*Task brief*. One range is to be output from the listing below, exactly as written: the line with "por los intereses" to the line with "Finanse osobiste", both kept.

*Records for this exercise*.
---

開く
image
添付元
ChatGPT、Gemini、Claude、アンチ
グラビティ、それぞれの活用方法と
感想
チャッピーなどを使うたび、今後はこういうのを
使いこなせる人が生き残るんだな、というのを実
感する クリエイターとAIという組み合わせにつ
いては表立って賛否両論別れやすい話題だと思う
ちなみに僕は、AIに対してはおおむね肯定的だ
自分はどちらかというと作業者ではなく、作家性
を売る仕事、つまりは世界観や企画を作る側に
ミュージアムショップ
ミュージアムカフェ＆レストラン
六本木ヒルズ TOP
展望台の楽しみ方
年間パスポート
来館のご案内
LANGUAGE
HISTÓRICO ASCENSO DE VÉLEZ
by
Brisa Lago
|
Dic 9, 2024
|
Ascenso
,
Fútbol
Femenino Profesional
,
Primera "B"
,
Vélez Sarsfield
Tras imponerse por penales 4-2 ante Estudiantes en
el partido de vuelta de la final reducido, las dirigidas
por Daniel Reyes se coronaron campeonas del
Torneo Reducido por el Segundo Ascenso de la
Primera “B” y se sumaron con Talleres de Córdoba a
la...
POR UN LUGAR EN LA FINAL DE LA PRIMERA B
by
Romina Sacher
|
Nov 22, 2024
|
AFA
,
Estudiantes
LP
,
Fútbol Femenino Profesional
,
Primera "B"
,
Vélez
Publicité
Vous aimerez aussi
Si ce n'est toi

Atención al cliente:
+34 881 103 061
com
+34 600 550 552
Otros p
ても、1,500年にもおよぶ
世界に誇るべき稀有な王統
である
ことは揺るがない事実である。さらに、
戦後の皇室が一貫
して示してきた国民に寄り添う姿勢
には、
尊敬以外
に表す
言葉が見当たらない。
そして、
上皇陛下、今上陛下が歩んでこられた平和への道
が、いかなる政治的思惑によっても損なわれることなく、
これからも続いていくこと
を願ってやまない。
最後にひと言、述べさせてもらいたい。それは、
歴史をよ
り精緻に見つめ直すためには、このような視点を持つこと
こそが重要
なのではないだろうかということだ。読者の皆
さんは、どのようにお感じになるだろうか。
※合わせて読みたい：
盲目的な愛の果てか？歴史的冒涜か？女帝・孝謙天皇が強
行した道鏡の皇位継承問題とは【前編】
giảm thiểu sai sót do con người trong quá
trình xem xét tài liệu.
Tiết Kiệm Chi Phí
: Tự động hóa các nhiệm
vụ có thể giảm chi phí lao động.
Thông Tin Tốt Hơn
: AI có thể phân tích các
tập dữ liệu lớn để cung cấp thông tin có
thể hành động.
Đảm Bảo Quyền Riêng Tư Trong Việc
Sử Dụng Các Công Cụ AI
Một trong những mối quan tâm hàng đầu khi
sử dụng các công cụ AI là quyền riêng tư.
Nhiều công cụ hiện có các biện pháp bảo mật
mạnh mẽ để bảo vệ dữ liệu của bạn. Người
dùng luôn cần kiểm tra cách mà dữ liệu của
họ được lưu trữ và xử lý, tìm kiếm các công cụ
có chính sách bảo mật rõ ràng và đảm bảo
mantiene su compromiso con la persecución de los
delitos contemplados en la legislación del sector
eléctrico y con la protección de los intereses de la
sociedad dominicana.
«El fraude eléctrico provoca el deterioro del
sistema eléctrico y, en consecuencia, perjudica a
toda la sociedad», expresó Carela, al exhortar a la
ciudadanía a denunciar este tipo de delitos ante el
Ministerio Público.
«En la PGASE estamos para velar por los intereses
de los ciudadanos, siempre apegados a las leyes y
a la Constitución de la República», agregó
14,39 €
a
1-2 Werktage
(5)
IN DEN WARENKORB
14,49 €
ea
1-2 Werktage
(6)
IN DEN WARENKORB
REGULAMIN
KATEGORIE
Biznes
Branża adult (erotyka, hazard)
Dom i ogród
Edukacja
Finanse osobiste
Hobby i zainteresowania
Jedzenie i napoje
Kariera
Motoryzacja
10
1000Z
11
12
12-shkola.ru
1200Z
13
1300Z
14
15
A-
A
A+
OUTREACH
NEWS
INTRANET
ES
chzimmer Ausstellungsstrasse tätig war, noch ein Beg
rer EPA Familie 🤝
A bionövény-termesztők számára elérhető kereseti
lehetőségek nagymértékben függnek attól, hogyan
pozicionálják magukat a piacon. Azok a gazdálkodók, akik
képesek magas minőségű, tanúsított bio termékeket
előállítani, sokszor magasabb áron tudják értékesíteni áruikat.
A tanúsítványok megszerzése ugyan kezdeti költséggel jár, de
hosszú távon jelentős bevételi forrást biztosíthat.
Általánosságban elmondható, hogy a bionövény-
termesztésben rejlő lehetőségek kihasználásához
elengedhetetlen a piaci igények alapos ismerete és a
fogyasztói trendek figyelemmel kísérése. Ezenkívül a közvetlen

---

*Written solution*.
«En la PGASE estamos para velar por los intereses
de los ciudadanos, siempre apegados a las leyes y
a la Constitución de la República», agregó
14,39 €
a
1-2 Werktage
(5)
IN DEN WARENKORB
14,49 €
ea
1-2 Werktage
(6)
IN DEN WARENKORB
REGULAMIN
KATEGORIE
Biznes
Branża adult (erotyka, hazard)
Dom i ogród
Edukacja
Finanse osobiste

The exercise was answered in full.